The study concludes that family members ranked assurance and information as two of their top priorities. The study's strength was expanding the body of knowledge on CCU patients' family needs, particularly in the Malaysian setting, which might help future research develop a strategy for strengthening patient- and family-centered care. One of the limitations is that the study employed a convenience sampling technique with an inability to generalise to the population. The study focused on a single center where most of the study population was Malay and Muslim. Therefore, the study's findings did not cover CCU patients' family needs among other ethnicities, cultures, and beliefs in Malaysia. Future research in this area should adopt a multi-centred approach to examining the needs of family members in Malaysian CCUs. Triangulation in methodology and data sources is suggested for an in-depth understanding of family needs in CCUs.
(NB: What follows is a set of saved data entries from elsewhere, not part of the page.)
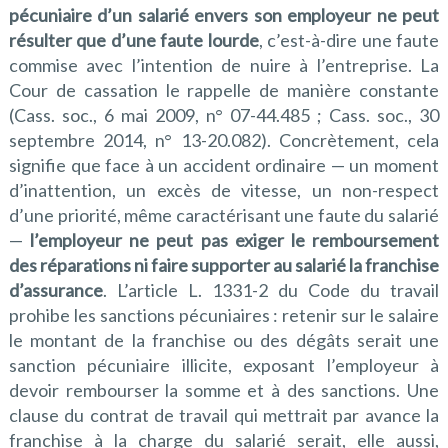
pécuniaire d’un salarié envers son employeur ne peut
résulter que d’une faute lourde
, c’est-à-dire une faute
commise avec l’intention de nuire à l’entreprise. La
Cour de cassation le rappelle de manière constante
(Cass. soc., 6 mai 2009, n° 07-44.485 ; Cass. soc., 30
septembre 2014, n° 13-20.082). Concrètement, cela
signifie que face à un accident ordinaire — un moment
d’inattention, un excès de vitesse, un non-respect
d’une priorité, même caractérisant une faute du salarié
—
l’employeur ne peut pas exiger le remboursement
des réparations ni faire supporter au salarié la franchise
d’assurance
. L’article L. 1331-2 du Code du travail
prohibe les sanctions pécuniaires : retenir sur le salaire
le montant de la franchise ou des dégâts serait une
sanction pécuniaire illicite, exposant l’employeur à
devoir rembourser la somme et à des sanctions. Une
clause du contrat de travail qui mettrait par avance la
franchise à la charge du salarié serait, elle aussi,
Incorporating perspectives from multiple CCUs across different regions in Malaysia and utilising diverse data sources such as surveys, interviews, and observations can help researchers gain comprehensive insights into the diverse needs and experiences of family members in CCUs. In conclusion, recognising and addressing the needs of family members of critical care unit patients is crucial for providing comprehensive care and support. By prioritising their needs and offering tailored support, nurses can contribute to better patient outcomes and improved family well-being.

Conflict of Interest

The authors declare that they have no competing interests.


ACKNOWLEDGEMENT


The authors would like to express our deepest appreciation to the Malaysian Ministry of Health (MOH), which granted us the data- collection process in the related healthcare center. A special thanks to all Critical Care Unit patients' family members in the ICU, CCU, and ASW in HSNZ who are voluntarily involved in the study.